Architecture of a resource management server based on Erlang's OTP Design – building an application server

In this post I will describe an interesting architecture of one of the projects that I once wrote which has a lot in
common with Erlang's OTP Design Principles.

Introduction
 
A common approach to expose a service to the web is to run it under an application/web server like Tomcat/Jboss/other And if there are lots of different services that share a common behavior (such as rate limiting, statistics and more..), it could be a monster server that gathers lots of services or we could have multiple application servers running on different ports which have of course, some common jars but also some duplicate code. OTP Design Principles can be viewed as an umbrella of services and features – a resource management server that can update and upgrade services, verify that the system is healthy and working well, provide statistics about any service/worker, etc..
━━━━
Work to complete
Carry on writing the post about the resource management server modeled on Erlang's OTP design, starting after its last sentence.
━━━━
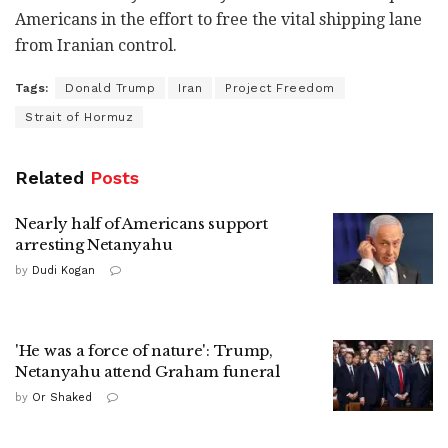
Americans in the effort to free the vital shipping lane
from Iranian control.
Tags:
Donald Trump
Iran
Project Freedom
Strait of Hormuz
Related
Posts
Nearly half of Americans support
arresting Netanyahu
by
Dudi Kogan
'He was a force of nature': Trump,
Netanyahu attend Graham funeral
by
Or Shaked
━━━━
Answer section
The update/add/delete approach - What would you do if you wanted to update the data in these services during runtime on production systems? Would you cache the old data while the script creates a new one and replace it? Or would you look up inside the data and change specific records? Every service behaves differently and has its own data so you'll need to implement an update mechanism for every service. OTP design overcomes these problems using the replacement approach, simply by loading a new JVM replacer process that holds the new data version instance or even might load a new code version as well.
Keep alive/healthy and working properly – What if a service is damaged and runs into a loop that exhausts the machine or even worse has a bad code that crashes the whole JVM with all the other services that are in that JVM. With OTP design you can monitor all of the processes and verify not only that the service is available but also verify that it works well. In addition, every service is on a different JVM so if one crashes, it won’t crash the whole system and a new replacer will be launched.
Language selection flexibility - what if you want to write a service in Ruby? OTP design Architecture enables this privilege, writing the service/worker can be done in any language.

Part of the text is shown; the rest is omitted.